───── The input

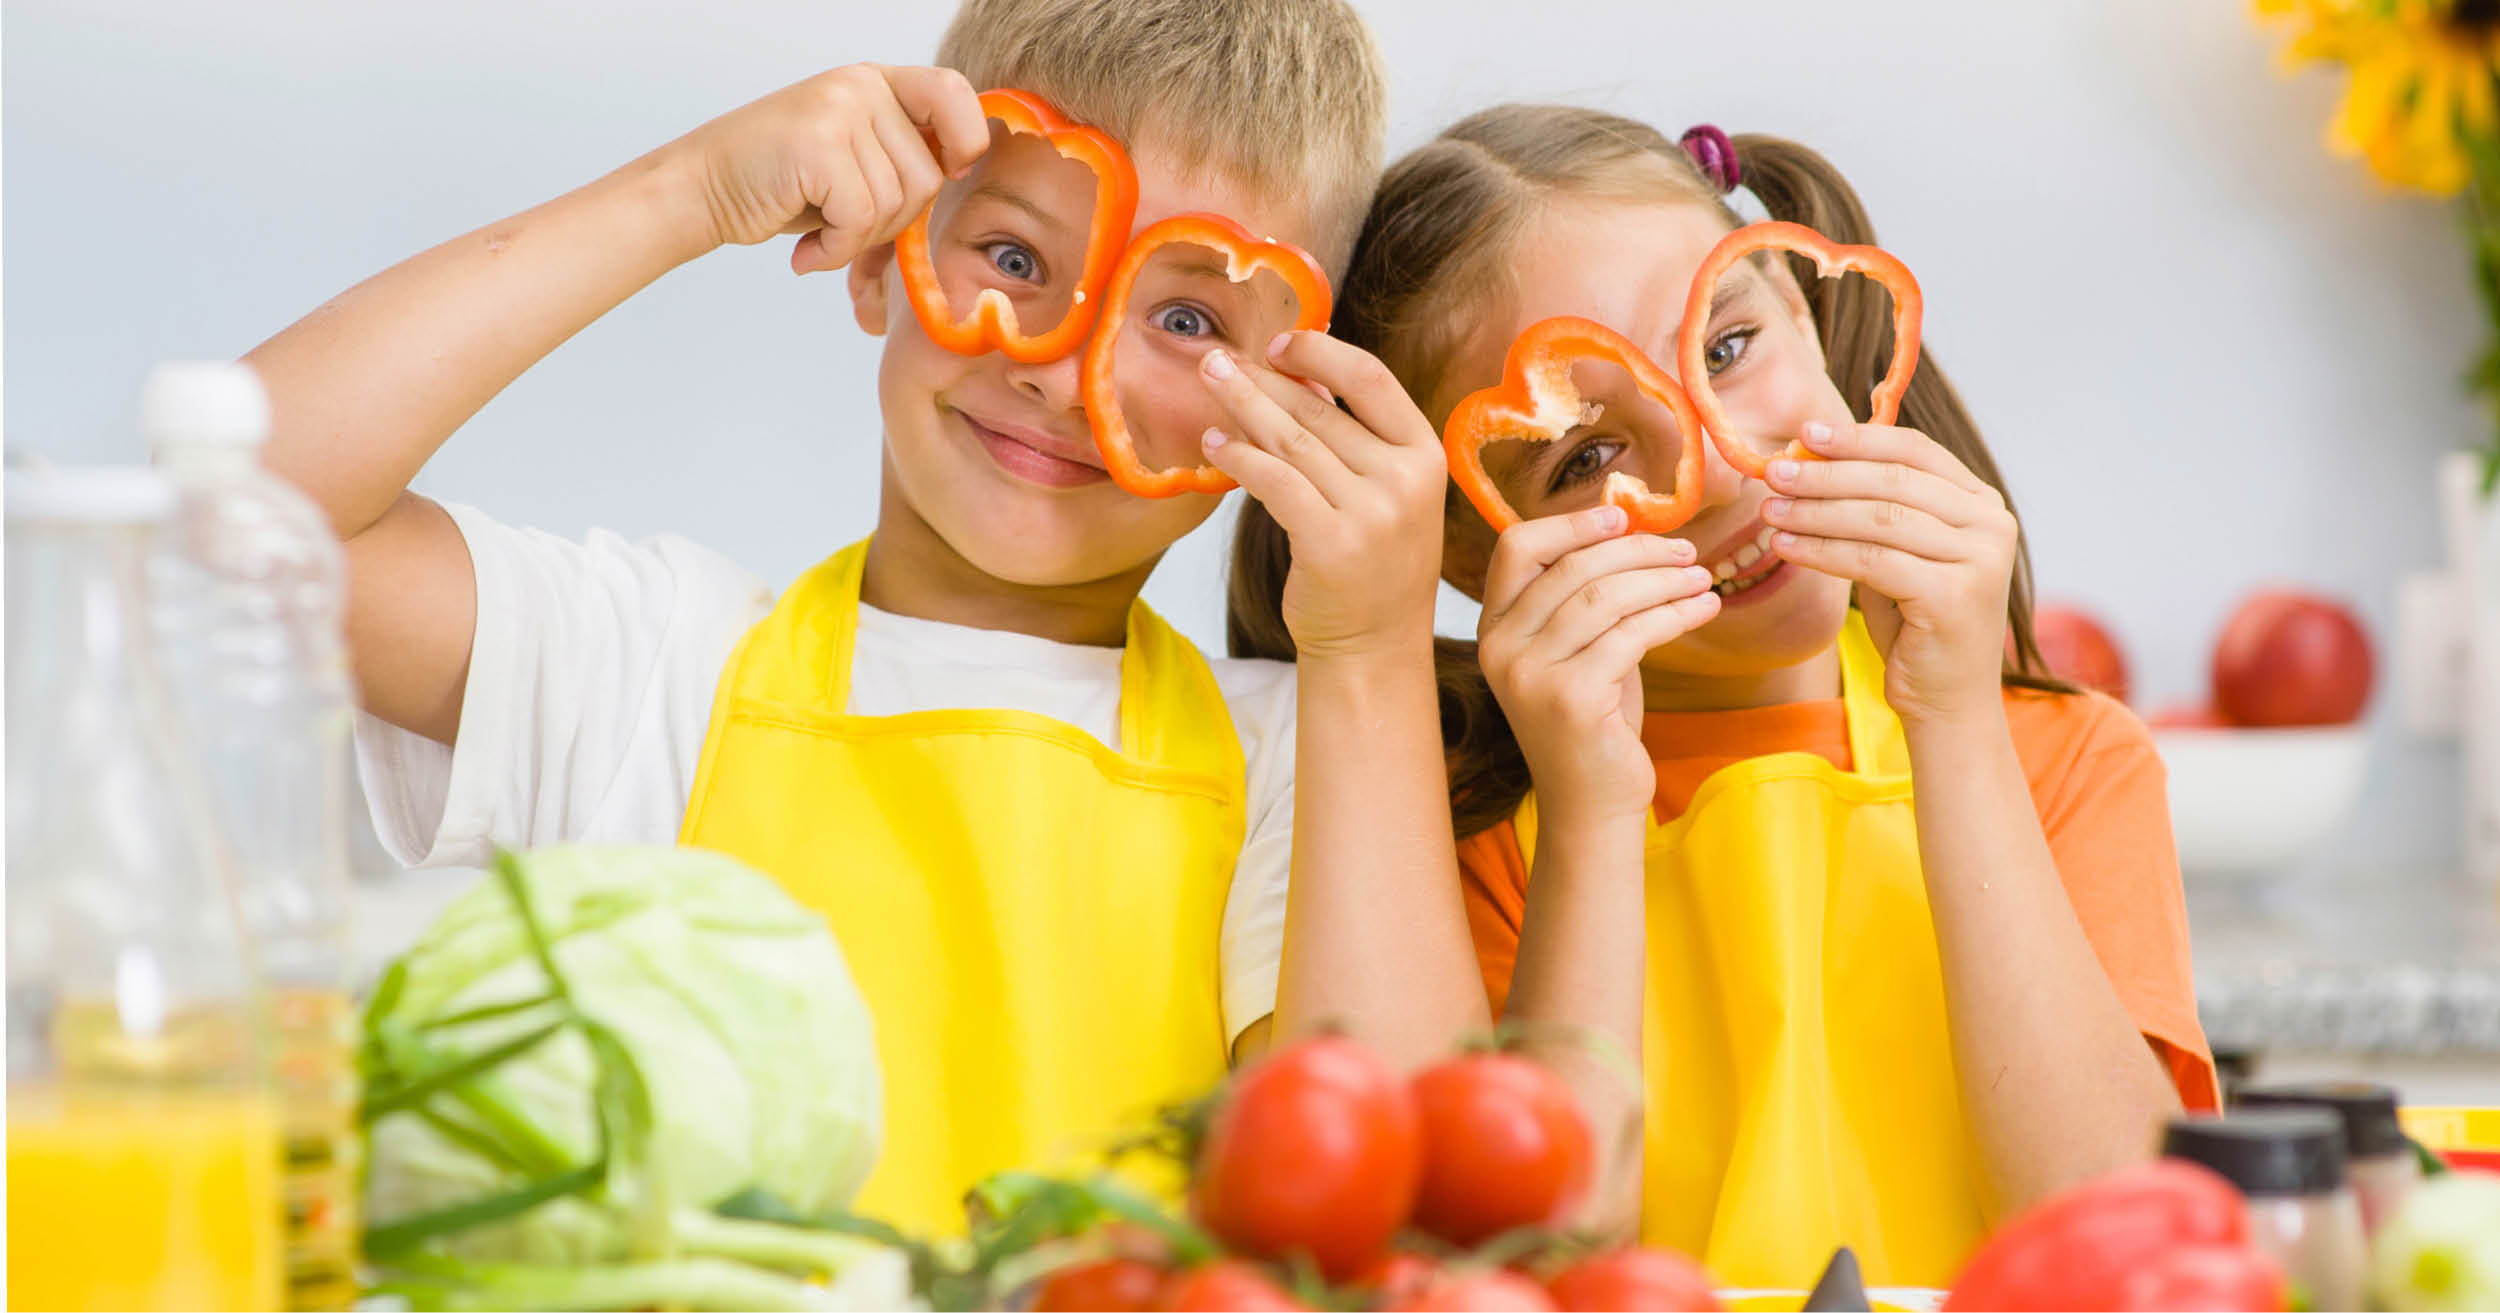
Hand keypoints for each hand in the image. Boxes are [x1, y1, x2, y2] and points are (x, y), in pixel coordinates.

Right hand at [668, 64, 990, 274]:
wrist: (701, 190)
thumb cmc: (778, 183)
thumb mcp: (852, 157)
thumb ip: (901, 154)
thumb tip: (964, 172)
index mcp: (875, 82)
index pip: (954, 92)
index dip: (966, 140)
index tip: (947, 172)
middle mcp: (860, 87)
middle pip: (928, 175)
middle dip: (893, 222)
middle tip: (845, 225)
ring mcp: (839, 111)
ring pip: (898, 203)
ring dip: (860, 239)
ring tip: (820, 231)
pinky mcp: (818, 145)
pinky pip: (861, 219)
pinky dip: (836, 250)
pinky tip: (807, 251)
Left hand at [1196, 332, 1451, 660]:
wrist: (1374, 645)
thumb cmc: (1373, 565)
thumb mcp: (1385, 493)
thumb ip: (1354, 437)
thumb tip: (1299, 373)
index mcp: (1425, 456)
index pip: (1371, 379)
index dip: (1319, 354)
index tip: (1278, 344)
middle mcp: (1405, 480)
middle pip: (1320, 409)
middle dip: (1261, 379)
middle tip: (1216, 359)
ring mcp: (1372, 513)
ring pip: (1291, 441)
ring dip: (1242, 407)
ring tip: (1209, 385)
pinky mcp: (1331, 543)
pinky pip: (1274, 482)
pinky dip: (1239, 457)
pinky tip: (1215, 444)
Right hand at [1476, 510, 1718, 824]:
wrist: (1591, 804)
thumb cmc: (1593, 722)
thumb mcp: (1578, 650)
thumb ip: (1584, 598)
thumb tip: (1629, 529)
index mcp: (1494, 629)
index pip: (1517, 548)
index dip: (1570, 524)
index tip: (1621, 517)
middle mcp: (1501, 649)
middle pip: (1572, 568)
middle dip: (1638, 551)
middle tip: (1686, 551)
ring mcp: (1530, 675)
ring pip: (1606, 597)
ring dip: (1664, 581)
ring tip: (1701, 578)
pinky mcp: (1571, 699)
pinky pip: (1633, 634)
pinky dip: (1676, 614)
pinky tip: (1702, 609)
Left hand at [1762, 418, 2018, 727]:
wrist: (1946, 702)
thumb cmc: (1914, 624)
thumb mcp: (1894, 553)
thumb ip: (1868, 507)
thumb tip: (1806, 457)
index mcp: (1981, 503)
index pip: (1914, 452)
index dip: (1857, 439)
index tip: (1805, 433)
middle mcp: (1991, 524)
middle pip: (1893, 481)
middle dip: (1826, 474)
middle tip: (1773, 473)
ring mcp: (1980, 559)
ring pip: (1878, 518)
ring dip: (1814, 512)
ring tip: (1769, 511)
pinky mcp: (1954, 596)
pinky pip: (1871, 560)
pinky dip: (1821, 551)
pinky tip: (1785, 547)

──────────
───── The input

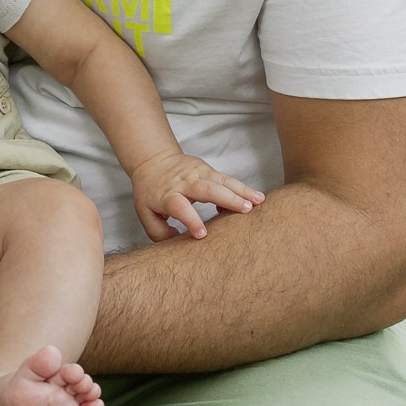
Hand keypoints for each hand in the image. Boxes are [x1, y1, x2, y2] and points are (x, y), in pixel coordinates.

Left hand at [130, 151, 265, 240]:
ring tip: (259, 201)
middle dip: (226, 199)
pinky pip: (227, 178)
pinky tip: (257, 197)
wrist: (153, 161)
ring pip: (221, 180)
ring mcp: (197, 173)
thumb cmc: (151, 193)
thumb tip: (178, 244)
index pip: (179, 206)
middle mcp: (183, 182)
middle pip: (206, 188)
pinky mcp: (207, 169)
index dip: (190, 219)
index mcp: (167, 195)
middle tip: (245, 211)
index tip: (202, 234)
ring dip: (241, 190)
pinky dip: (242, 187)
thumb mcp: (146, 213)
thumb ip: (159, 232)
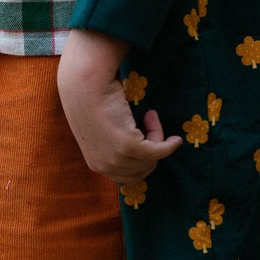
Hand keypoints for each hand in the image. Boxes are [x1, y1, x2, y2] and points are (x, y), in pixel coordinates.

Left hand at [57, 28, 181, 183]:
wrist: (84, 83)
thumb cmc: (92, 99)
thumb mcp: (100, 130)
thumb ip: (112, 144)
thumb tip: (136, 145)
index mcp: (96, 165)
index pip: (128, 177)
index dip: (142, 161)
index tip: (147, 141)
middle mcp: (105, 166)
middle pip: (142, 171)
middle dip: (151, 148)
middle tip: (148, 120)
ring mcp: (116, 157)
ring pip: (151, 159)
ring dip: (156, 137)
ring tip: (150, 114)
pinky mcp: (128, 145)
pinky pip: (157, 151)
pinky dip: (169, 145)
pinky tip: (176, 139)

──────────

What to work on
Each line above that contains "wrist" must be copied out.

Answer section
wrist: (701, 190)
wrist: (1374, 645)
wrist: (1591, 804)
wrist: (1946, 702)
wrist: (153, 161)
wrist: (84, 83)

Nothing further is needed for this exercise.